Writers Workshop: Teacher Resources
- Purdue University's
Online Writing Lab (OWL)
Purdue University's OWL has over 75 handouts, one of the most extensive collections of advice about writing on the web. Most other sites, instead of providing their own handouts, point to Purdue's. The handouts are generally short but useful and offer plenty of examples. About half of the handouts address punctuation and grammatical issues (e.g., "Dangling Modifiers," "Making Subjects and Verbs Agree," "Commas") and include exercises for the user. Others focus on style ("Conciseness," "Transitions," "Using Nonsexist Language,"), reference formats (APA and MLA), and give advice about the writing process itself ("When You Start to Write," "Overcoming Writer's Block," "Developing an Outline"). The collection also includes advice on writing resumes and cover letters and gives sample letters for various purposes. One set of documents (on count and non-count nouns, use of articles and prepositions, etc.) will be especially helpful for writers whose first language is not English. The handouts are organized in three ways: as a table of contents, as a simple list, and as a "prose index" with hyperlinks to the documents.
- University of
Wisconsin-Madison Writing Center
This site features an extensive, well-organized, searchable collection of handouts. General topic areas include Peer Reviews; Academic Writing (Literature, Research, Reviews); Cover Letters; Grammar, Style, and Punctuation; and Documentation Styles. This is one of the more extensive online sources about different documentation styles and covers the following formats: American Psychological Association (APA), Modern Language Association (MLA), Chicago/Turabian (a footnote or endnote system), American Political Science Association (APSA), and the Council of Biology Editors (CBE). This site also has an exceptionally detailed set of handouts on specific types of academic writing, including advice on "Reading a Book to Review It," "Writing a Critical Review of a Nonfiction Book or Article," "Organizing a Critical Review of Three or More Authors," and "Writing Annotated Bibliographies." The grammar and punctuation section is well-written and contains plenty of examples, but is purely textual.
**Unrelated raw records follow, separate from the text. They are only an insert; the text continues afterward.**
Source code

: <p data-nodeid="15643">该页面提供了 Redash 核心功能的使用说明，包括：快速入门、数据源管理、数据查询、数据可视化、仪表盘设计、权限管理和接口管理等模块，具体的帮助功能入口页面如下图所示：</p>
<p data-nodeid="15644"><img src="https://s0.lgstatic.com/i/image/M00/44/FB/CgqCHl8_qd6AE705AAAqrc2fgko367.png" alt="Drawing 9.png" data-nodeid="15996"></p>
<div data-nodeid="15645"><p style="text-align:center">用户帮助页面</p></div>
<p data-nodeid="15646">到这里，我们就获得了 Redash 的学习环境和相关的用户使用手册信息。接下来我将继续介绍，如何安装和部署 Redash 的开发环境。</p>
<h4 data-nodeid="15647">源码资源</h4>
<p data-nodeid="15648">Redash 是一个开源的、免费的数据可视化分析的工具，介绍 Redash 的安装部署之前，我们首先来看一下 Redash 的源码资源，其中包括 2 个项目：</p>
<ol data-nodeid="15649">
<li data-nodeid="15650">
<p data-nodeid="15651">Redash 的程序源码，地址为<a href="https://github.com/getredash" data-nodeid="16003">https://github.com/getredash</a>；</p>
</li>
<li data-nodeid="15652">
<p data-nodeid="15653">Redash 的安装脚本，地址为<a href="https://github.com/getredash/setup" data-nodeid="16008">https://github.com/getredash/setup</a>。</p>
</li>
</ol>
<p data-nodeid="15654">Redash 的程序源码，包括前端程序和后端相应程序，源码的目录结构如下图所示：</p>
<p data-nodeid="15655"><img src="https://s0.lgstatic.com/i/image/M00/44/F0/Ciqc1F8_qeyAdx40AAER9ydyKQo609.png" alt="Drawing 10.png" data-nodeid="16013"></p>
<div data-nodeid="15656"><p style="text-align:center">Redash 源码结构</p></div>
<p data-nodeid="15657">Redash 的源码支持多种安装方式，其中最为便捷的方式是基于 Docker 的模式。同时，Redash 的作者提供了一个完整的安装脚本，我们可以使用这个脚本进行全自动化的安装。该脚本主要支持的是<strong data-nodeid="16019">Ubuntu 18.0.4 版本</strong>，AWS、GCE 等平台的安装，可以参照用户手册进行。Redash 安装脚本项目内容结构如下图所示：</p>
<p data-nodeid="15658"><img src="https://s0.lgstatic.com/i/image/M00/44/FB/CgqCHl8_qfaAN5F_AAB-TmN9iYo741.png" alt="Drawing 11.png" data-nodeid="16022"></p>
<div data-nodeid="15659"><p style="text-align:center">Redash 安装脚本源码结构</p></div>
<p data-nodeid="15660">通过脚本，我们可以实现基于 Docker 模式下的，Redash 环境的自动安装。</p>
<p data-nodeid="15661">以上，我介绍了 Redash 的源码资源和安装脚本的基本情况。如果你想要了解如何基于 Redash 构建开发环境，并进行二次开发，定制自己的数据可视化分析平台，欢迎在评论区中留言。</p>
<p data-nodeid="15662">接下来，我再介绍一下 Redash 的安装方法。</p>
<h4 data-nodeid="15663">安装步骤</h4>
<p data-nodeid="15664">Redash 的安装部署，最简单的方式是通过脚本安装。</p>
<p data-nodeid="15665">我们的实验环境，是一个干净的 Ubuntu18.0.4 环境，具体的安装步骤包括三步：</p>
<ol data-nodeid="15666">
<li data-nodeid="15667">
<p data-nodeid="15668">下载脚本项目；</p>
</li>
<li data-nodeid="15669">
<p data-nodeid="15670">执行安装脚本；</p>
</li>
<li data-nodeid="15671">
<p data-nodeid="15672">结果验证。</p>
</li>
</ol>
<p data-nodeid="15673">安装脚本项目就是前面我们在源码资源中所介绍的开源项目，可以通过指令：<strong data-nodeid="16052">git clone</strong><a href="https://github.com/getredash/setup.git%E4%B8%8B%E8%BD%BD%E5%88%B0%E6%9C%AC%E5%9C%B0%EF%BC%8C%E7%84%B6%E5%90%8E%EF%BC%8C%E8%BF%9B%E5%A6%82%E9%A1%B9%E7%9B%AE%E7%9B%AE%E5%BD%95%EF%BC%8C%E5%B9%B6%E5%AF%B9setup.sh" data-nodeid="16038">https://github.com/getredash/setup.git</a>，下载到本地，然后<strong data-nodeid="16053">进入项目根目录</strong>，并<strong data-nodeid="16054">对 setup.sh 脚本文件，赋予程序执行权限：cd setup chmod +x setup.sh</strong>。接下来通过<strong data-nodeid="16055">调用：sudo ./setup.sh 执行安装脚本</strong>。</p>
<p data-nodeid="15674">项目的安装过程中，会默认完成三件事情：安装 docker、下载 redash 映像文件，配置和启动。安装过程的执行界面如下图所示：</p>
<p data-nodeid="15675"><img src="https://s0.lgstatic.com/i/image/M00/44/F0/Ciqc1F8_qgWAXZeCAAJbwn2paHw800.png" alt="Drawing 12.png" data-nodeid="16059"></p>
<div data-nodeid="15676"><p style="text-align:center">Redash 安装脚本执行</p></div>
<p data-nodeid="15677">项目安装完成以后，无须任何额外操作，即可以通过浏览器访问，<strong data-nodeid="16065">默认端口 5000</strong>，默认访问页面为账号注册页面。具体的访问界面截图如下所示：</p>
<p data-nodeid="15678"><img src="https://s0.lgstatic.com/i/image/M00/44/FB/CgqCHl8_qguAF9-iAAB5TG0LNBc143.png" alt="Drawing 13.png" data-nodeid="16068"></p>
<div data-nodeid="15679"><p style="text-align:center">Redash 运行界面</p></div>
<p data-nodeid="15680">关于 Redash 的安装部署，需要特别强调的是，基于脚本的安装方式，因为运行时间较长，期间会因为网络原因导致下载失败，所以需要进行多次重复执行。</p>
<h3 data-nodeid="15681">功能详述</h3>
Polytechnic Institute's Center for Communication Practices
This is a hyperlinked style and punctuation guide. It is very nicely written, is quite extensive, and has plenty of examples. The guide has two parts. The first is a "Prose Style Section" that explains twelve principles of good prose style, including "Write in the Active Voice," "Avoid Nominalizations," "Express Parallel Ideas in Parallel Grammatical Form," and "Place the Emphatic Words at the End of the Sentence." The second part of the guide covers "Basic Punctuation and Mechanics" and discusses fifty of the most common problems with punctuation and mechanics. Most of these rules are illustrated with examples, and many are cross-referenced with other rules with which they are frequently confused. Problem areas covered include commas, semicolons, colons, dashes, parentheses, ellipsis dots, and hyphens. This site does not offer advice about the writing process or about specific types of writing (technical, literary, ESL, etc.), but it is a good basic guide for improving general writing and will be useful to almost any user. The explanations and examples given are better than most other similar materials at other sites.
University-College's Writing-Across-the-Curriculum Project
Contains the background of the Malaspina Project, motivation for Writing Across the Curriculum and for including writing in other disciplines' classes, and strategies for writing assignments in other fields. Sample strategies cover Art History, Biology, Business, Chemistry, Economics, Education, Geography, History, Mathematics, Music, Nursing, Physics, Political Science, Psychology, Sociology, and Visual Arts.
- Merriam-Webster Dictionary and Thesaurus
- Visual Thesaurus
This site provides a visual representation of the relationships between synonyms.